Les Terrasses du Jeudi 2004, Part IV

Le programme s’annonçait copieux. Une large revue de styles musicaux, du Jazz au Punk, en passant par la chanson française ou le ska – reggae. Bien sûr, une terrasse du jeudi n’en serait pas une si la pluie n’était pas de la partie. Les averses ayant eu raison d’une partie du public, les plus passionnés s’étaient donné rendez vous autour des scènes de ‘Souinq’ et ‘The Elektrocution’ …
Coincés derrière le Highland’s café se trouvait la scène du ‘Nicolas Candé Quartet’. Les connaisseurs avaient pris place en terrasse, quelques curieux aussi, tous étaient venus voir un bon concert de jazz. Un petit retard dû à la pluie, et le spectacle peut commencer. C’est propre, des morceaux composés par les membres du groupe.
On quitte les quais pour un passage pas la place de la pucelle, où se produit ‘Aminima’, le groupe de ’ska reggae’ (?!). Encore une fois très peu de monde, un set plutôt court en première partie de concert. Cette même place avait connu plus grosse fête avec les groupes précédents. Côté musique, on est dans le festif, une invitation à la danse. Le tout manquant un peu de relief tout de même.

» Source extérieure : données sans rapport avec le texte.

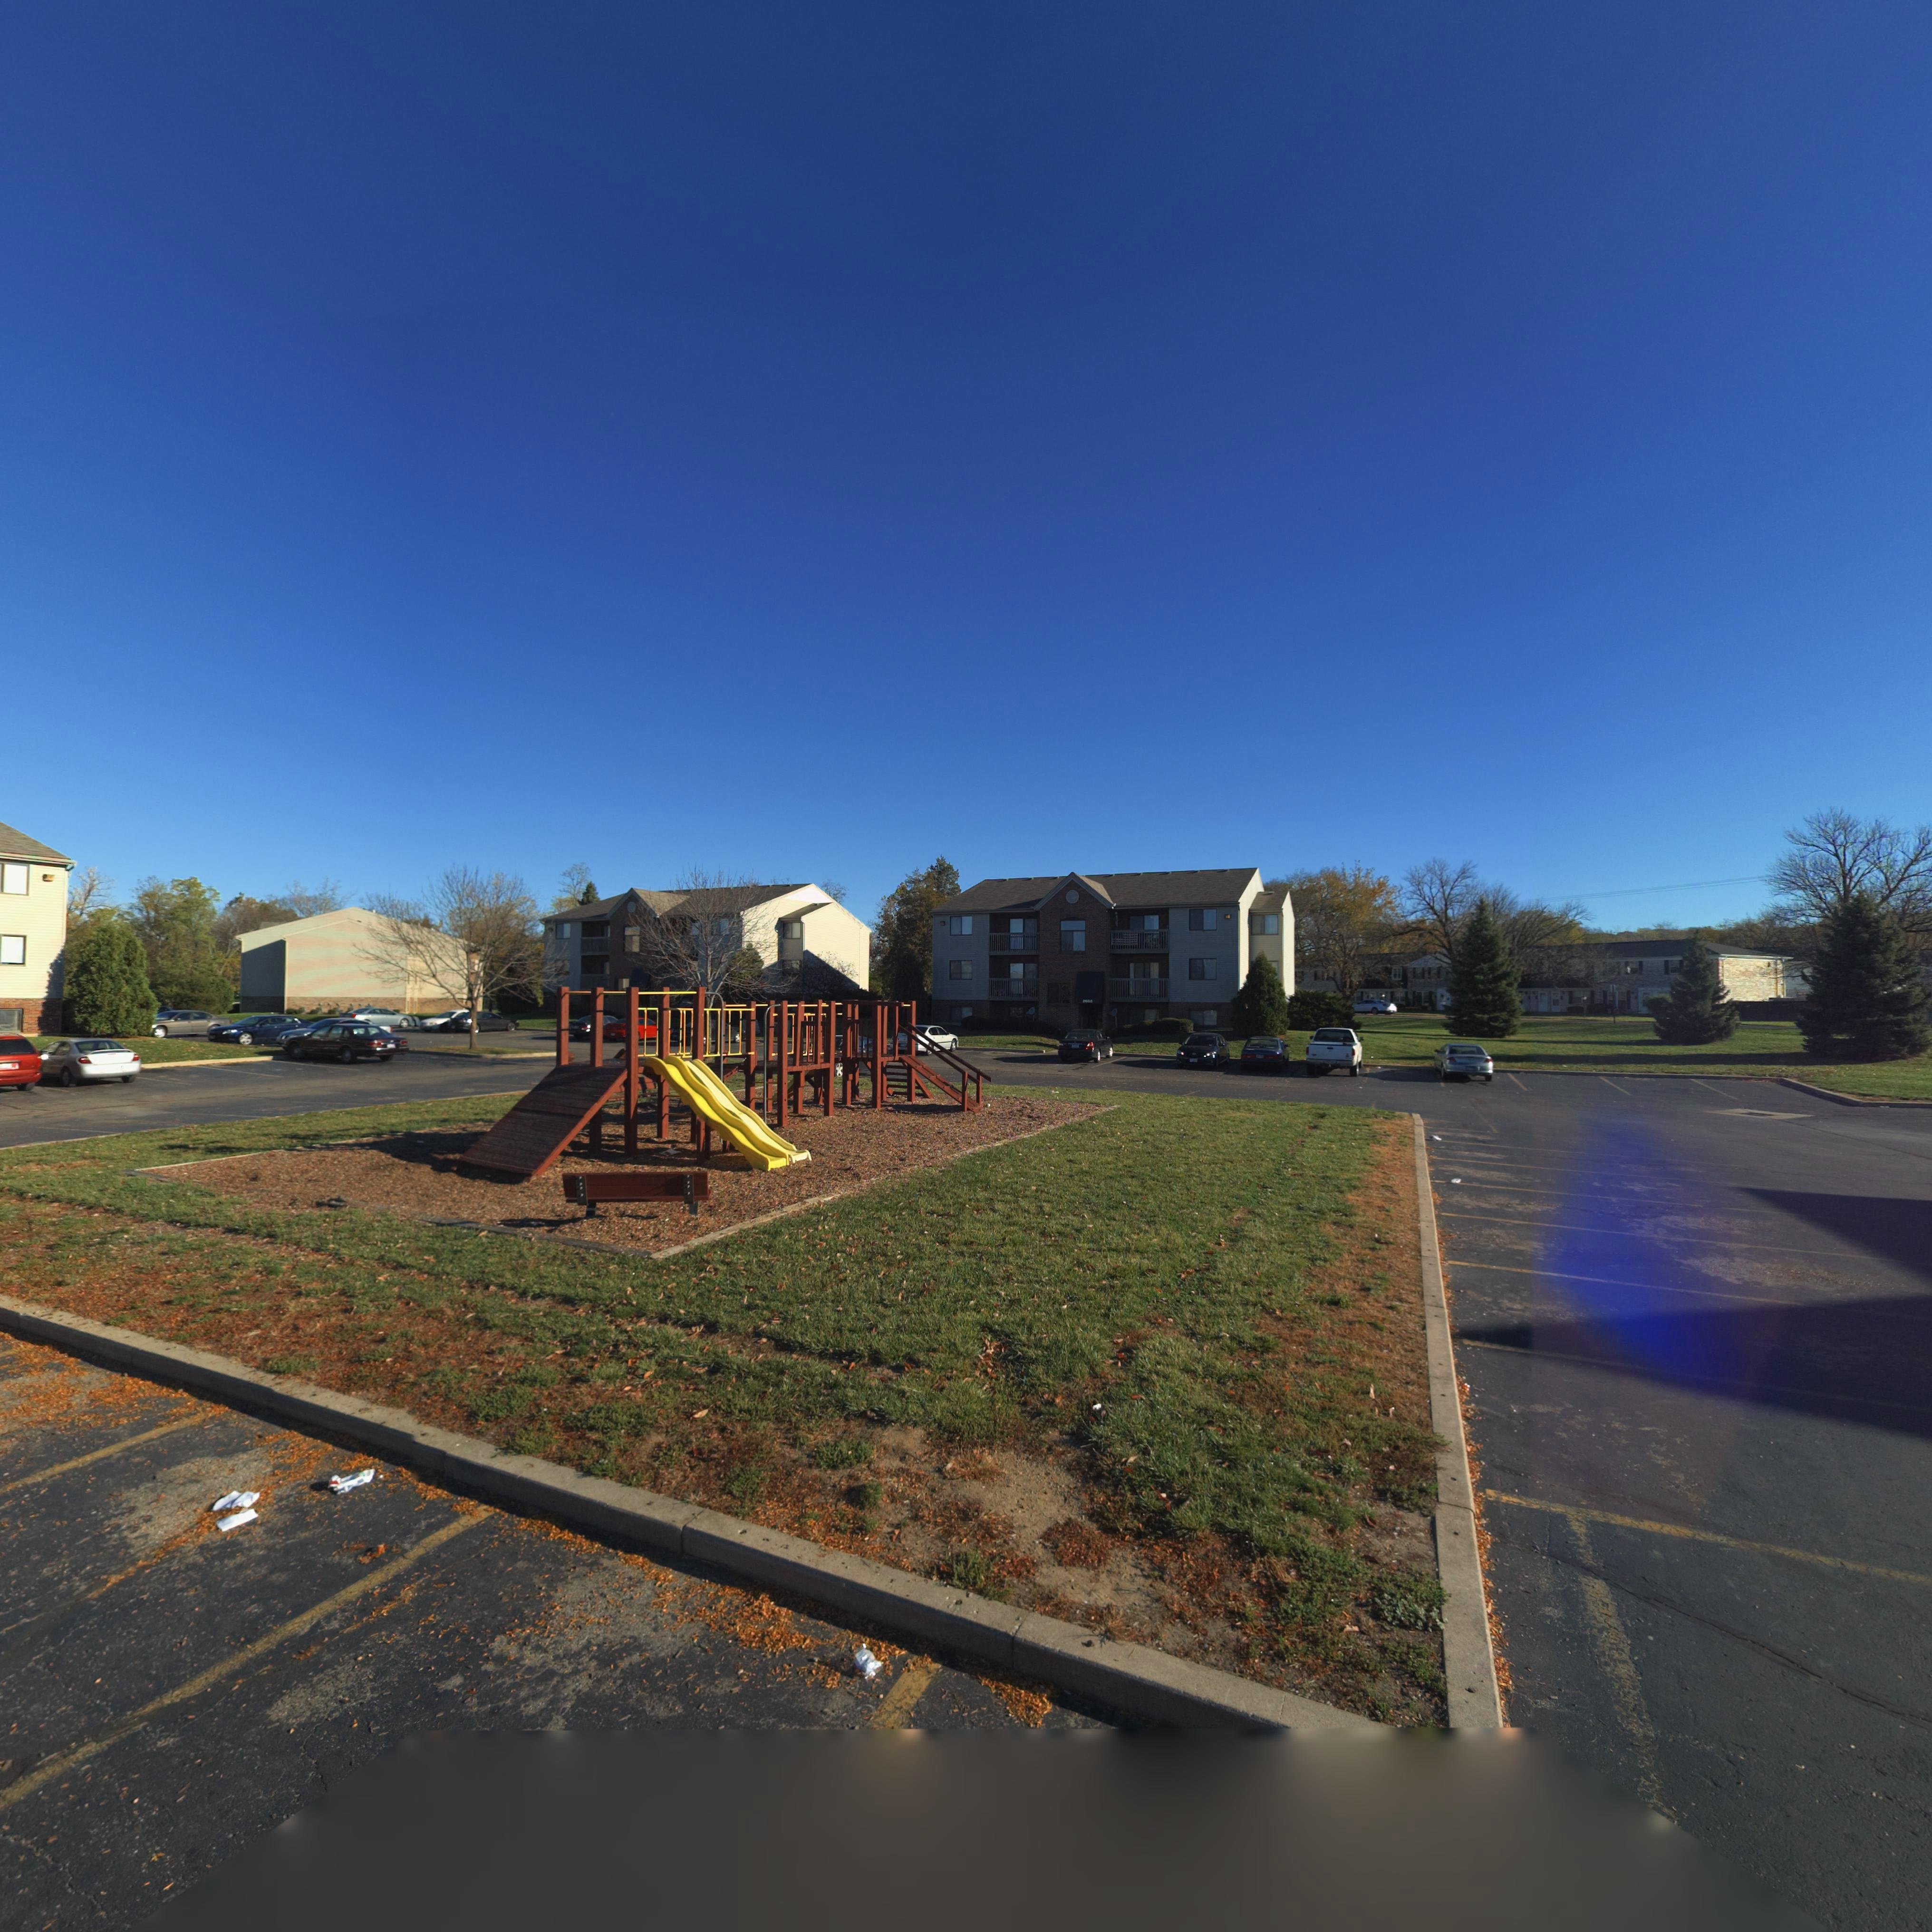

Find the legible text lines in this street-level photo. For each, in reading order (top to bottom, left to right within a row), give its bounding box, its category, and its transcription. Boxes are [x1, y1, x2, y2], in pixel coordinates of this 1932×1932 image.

[1082, 999, 1093, 1003] StreetNumber: 2***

Les deux gros succès de la soirée étant indéniablement les groupes évoluant sur les terrasses du Nash et du Socrate, j’ai nommé ‘Souinq’ et ‘The Elektrocution’.
‘The Elektrocution’, on aime ou on n’aime pas, en tous cas, ils ne laissent pas indifférents ! Quelle prestation extraordinaire devant les terrasses remplies du Socrate et des Floralies. Véritable phénomène de scène, le groupe a enflammé le public présent, et ce malgré les averses. Un sentiment de puissance se dégage de ces musiciens dans le vent. La punk attitude a trouvé un représentant qui a bien fière allure. Ajoutons à cela des personnages charismatiques, des compos qui au fil des années se sont affinées …
Si le bruit de guitares saturées vous effrayait, l’alternative de qualité se produisait au Nash, répondant au doux patronyme de Souinq. Un chanteur tout simplement incroyable, avec une présence énorme, un humour et une autodérision remarquables, le tout accompagnés de musiciens pointus pour un jazz manouche à la française qui a séduit un nombre incroyable de badauds. Cependant la pluie diluvienne aux alentours de 22h15 a eu raison de ces derniers … Toutefois, Souinq, groupe havrais, a marqué les esprits.
Pour conclure, une agréable fin de journée, ponctuée d’averses. Une fête de la musique après l’heure, on ne peut que souhaiter une longue vie aux Terrasses du Jeudi. Dernier épisode la semaine prochaine.